(GOAL OF THE EXERCISE):
Collect each line of the records containing the string "moveTo".

Saved data entries
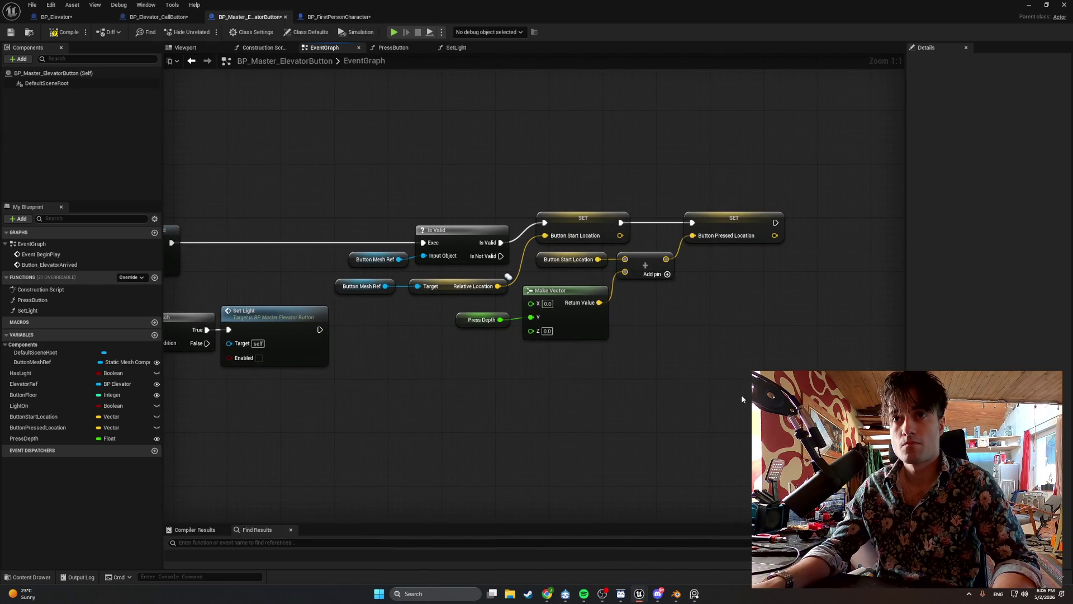
pyautogui.moveTo(791, 358)
pyautogui.mouseDown()
pyautogui.moveTo(586, 186)
pyautogui.moveTo(454, 193)
pyautogui.mouseUp()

(ANSWER TO THIS TASK):
pyautogui.moveTo(791, 358)
pyautogui.moveTo(586, 186)
pyautogui.moveTo(454, 193)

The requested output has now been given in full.